All that ? is this what's needed to run the compiled .exe program ? seems to be a lot.. are there plans to shrink that, by a lot, on same level as rust or even c++ ?
The dependency to ICU may disappear sometime, but the rest will remain, which will be 30MB.
You should see my previous post about the split of the SDK content into the pure SDK content and the runtime content. In fact, right now, I am generating a MSI which installs just the DLLs that need to be redistributed.
@RUSshy - it already is at the same level of a C++ library - if you have a dependency on boost, you need to distribute that . Take a look at https://dev.azure.com/compnerd/windows-swift/_build/results?buildId=6806&view=artifacts - the runtime is ~5MiB.
I don't think that swiftDemangle and swiftRemoteMirror are absolutely required (unless you are using remote mirrors or you are programatically using the undeocration API).
For a more complex program, I also needed swiftDispatch.dll. I did not find swiftDemangle.dll and did not include swiftRemoteMirror.dll. For some strange reason I needed both icu*64 and icu*63. So my full list of DLLs is the following, it is tested on a "naked" Windows 10:
from C:\Program Files (x86)\Microsoft Visual Studio\2017\Community\VC\Redist\MSVC\14.16.27012\x64\Microsoft.VC141.CRT:
The reason for the two versions of ICU is due to the builds in use.
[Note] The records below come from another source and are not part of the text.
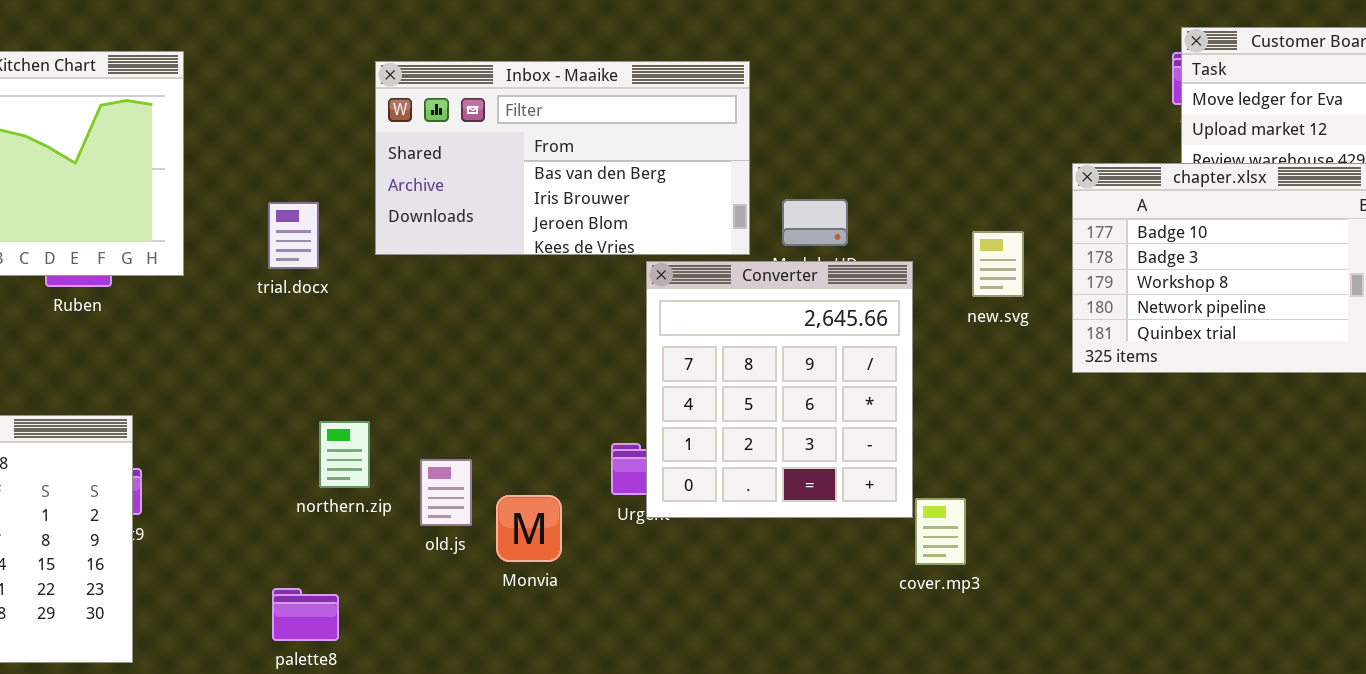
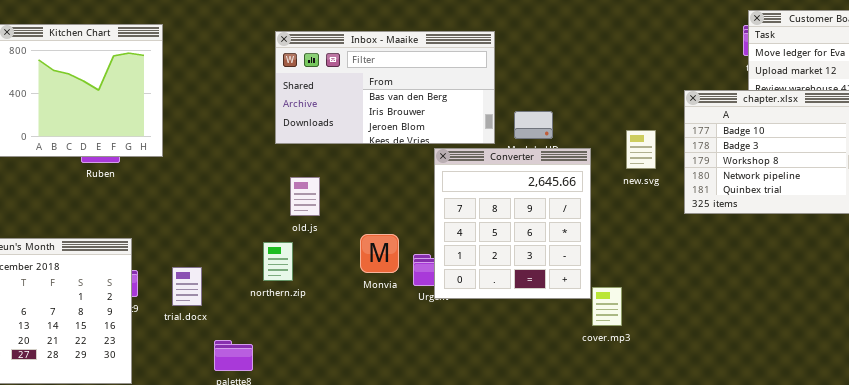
trial.docx: [268,202,319,269] -> [172,267,202,306], moved
northern.zip: [319,421,370,488] -> [263,242,293,281], moved
old.js: [420,459,472,526] -> [290,177,320,216], moved
Monvia: [496,495,562,562] -> [360,234,399,273], moved

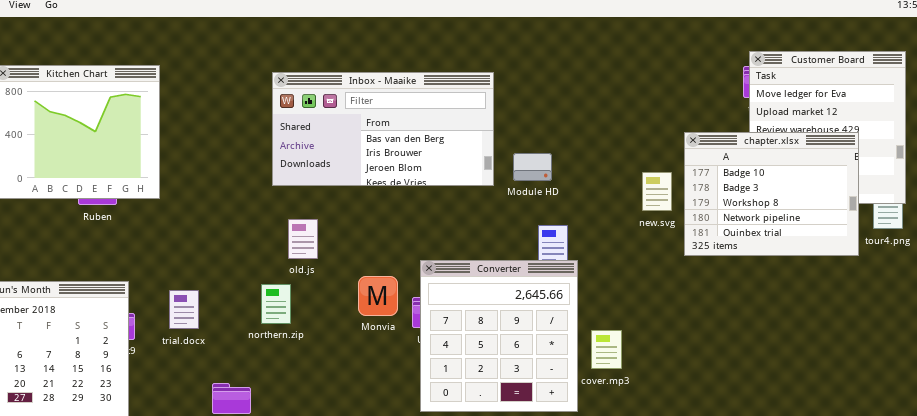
new.svg: [626,130,656,169] -> [642,172,672,211], moved
Converter: [434,148,591,299] -> [420,260,578,412], moved
trial.docx: [172,267,202,306] -> [169,290,199,329], moved

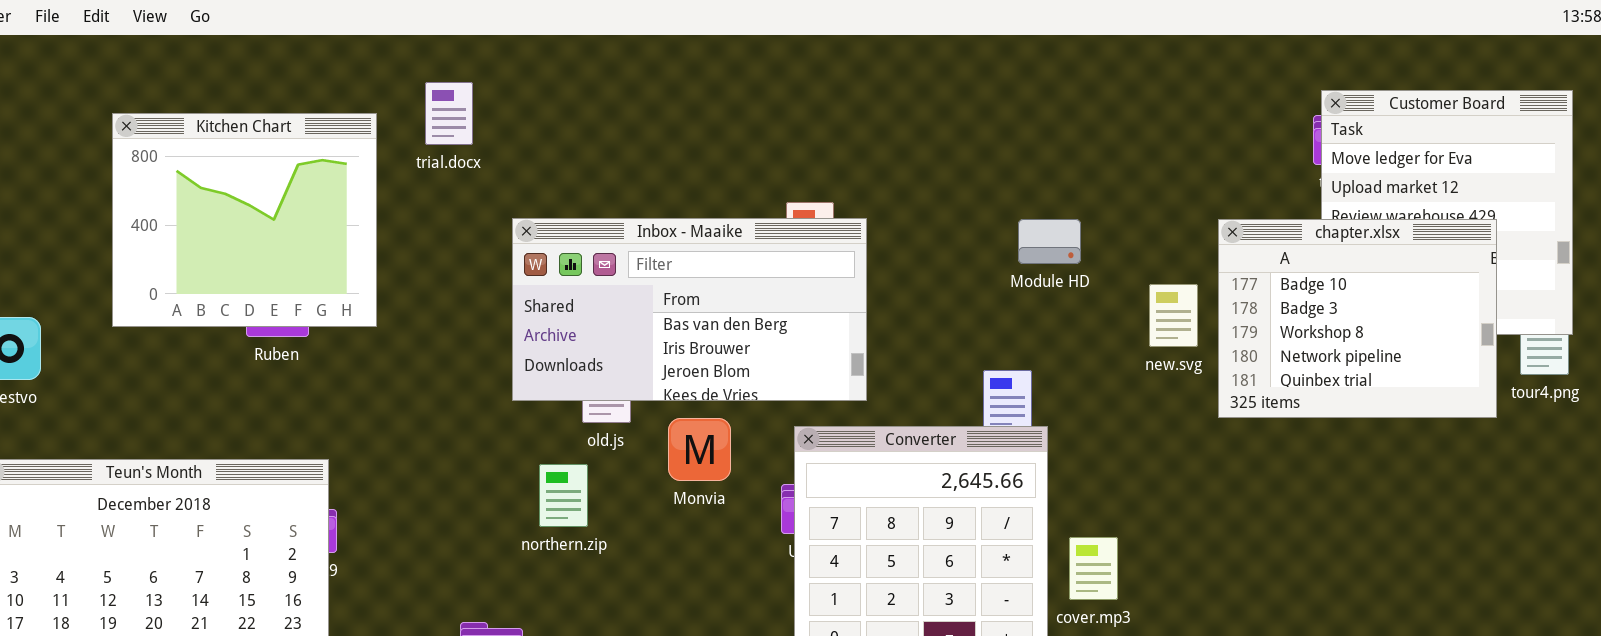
Inbox - Maaike: [272,72,494,186] -> [512,218,867,401], moved
Module HD: [513,153,552,181] -> [1018,219,1081,264], moved
Monvia: [358,276,398,316] -> [668,418,731,481], moved
trial.docx: [169,290,199,329] -> [425,82,473,145], moved

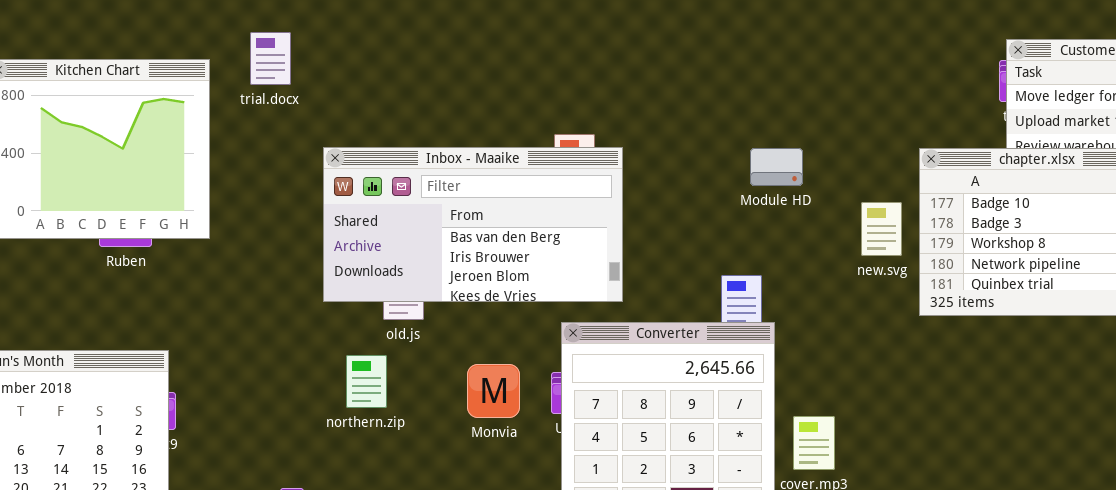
Monvia: [668,418,731,481] -> [467,364,520,418], moved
I need to update the rules for the builds to all move to 64.1. You will need
swiftDispatch.dll if you want to use Dispatch.
swiftSwiftOnoneSupport.dll should not be needed by users - that is only needed when building with
-Onone which is unlikely to be shipped. The CRT is supposed to be a separate product from Microsoft - the MSVC redistributable. The Foundation libraries are only needed if you are using Foundation.